American Airlines hit by wages
American Airlines shares slumped by the biggest margin in five months on Friday as higher labour costs are set to hinder profit.
American is paying more for labour, its biggest expense, after agreeing to higher wages for flight attendants, mechanics and baggage handlers. That's pressuring the bottom line, even as slower growth in flights and seats enables the Texas-based carrier to regain some pricing power over airfares.
Rising expenses are already taking a toll on American's pre-tax gross margin, which fell to 7.9pc in the fourth quarter from 13pc a year earlier. First-quarter costs for each seat flown per mile are likely to rise between 8pc and 9pc, primarily due to new union contracts. The airline said growth in the cost measure would slow through the rest of 2017.
While profit pressures are increasing, American is also regaining more control over air fares after slowing capacity growth last year to bring supply in line with demand. A pick- up in travel in late 2016 is fuelling sales of last-minute tickets.

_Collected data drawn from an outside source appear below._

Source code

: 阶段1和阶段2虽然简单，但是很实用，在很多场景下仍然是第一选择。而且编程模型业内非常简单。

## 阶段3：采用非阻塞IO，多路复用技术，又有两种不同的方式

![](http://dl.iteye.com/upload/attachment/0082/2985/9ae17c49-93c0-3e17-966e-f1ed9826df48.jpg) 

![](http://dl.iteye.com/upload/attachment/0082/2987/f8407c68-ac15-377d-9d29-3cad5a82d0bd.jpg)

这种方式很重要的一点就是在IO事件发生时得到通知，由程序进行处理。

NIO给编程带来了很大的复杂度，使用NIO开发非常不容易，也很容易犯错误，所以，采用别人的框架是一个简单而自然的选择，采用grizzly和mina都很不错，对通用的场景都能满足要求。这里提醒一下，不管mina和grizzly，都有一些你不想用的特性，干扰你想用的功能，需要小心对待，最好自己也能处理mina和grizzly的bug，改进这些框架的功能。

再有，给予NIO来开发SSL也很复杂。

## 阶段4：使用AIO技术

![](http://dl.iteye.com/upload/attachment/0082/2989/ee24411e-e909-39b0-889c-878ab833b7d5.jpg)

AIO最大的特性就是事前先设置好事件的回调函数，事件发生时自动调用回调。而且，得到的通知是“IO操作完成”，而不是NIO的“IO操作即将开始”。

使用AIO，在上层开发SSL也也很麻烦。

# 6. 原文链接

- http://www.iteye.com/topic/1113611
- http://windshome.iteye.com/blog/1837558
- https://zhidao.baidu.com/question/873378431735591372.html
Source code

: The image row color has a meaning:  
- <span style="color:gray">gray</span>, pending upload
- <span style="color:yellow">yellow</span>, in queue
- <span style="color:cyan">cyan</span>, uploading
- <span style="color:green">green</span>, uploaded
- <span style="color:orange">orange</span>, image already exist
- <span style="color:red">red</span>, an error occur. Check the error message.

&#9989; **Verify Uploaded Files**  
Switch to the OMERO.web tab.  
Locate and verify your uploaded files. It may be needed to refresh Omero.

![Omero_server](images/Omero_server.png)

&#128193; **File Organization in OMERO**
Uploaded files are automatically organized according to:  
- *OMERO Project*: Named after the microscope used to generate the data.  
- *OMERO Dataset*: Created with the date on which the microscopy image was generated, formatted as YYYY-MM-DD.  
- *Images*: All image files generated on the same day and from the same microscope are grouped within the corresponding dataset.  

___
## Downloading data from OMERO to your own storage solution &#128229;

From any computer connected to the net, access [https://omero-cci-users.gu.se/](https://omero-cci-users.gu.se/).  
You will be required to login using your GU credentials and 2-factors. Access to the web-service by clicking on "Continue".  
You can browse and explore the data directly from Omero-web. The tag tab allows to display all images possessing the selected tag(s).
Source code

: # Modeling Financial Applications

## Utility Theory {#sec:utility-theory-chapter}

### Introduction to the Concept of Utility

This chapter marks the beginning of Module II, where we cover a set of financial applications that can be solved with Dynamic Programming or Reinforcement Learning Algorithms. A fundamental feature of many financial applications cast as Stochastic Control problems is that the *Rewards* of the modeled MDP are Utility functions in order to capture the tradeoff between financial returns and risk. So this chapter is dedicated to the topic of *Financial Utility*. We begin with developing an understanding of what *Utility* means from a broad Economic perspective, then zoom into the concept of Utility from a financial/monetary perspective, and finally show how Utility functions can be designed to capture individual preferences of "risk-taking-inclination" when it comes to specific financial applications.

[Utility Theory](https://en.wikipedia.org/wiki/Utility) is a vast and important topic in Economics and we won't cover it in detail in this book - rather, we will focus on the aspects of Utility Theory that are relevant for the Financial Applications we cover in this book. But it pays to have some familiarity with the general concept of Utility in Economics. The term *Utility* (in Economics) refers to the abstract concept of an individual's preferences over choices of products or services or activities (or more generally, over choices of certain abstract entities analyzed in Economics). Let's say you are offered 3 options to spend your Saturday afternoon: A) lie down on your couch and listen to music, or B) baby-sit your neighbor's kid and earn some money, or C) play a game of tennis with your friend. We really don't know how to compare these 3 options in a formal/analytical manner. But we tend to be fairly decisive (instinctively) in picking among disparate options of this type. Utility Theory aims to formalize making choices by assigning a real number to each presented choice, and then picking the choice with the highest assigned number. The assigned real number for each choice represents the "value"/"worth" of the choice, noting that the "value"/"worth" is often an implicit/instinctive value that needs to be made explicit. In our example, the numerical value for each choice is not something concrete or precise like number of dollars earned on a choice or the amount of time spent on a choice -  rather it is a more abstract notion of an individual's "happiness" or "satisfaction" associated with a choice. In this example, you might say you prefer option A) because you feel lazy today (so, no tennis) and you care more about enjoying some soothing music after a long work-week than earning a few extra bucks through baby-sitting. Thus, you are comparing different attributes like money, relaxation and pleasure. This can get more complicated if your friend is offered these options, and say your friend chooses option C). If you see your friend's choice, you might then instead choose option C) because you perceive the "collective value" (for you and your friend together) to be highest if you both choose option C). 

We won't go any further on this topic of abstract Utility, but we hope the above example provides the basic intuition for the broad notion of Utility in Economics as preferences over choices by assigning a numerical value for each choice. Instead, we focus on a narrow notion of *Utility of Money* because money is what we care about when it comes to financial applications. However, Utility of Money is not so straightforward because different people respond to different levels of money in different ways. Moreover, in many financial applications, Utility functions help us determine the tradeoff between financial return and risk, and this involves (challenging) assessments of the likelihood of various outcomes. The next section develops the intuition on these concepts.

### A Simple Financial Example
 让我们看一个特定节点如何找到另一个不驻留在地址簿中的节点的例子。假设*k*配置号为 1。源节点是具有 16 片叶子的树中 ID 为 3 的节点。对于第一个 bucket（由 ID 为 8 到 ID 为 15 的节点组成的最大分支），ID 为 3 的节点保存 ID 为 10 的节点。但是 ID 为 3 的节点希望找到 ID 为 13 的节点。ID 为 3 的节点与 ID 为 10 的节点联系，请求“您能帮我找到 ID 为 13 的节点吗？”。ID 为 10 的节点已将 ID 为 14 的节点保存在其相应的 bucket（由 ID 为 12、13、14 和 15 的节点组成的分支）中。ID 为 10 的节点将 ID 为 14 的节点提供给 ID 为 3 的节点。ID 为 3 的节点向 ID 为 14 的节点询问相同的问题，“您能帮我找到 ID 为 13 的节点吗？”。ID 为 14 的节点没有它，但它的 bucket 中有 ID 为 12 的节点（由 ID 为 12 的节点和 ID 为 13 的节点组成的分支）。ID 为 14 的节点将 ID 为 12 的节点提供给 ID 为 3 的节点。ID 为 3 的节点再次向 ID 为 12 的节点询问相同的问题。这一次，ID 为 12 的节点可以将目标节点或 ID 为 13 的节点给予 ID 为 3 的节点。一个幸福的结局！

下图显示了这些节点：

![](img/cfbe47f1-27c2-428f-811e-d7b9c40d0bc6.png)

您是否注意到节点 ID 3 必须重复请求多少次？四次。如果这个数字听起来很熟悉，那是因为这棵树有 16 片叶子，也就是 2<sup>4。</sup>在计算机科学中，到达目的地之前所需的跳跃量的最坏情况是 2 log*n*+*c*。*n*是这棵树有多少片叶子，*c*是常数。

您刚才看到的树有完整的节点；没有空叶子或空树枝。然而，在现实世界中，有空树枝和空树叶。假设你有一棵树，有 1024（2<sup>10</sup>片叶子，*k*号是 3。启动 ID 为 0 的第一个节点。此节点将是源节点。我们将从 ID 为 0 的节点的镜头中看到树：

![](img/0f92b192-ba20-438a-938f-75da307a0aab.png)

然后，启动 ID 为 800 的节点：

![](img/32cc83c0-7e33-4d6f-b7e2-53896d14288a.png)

Total revenue for each seat flown per mile, a proxy for pricing power known as unit revenue, rose 1.3pc in the fourth quarter, the first increase since late 2014. That made American the first major US carrier to halt a slide triggered mainly by a fare war that erupted in early 2015. The measure will climb 2.5pc to 4.5pc this quarter and increase in each subsequent quarter, the company said.
Delta Air Lines and United have also been paring expansion plans in an effort to achieve the same turnaround in unit revenue.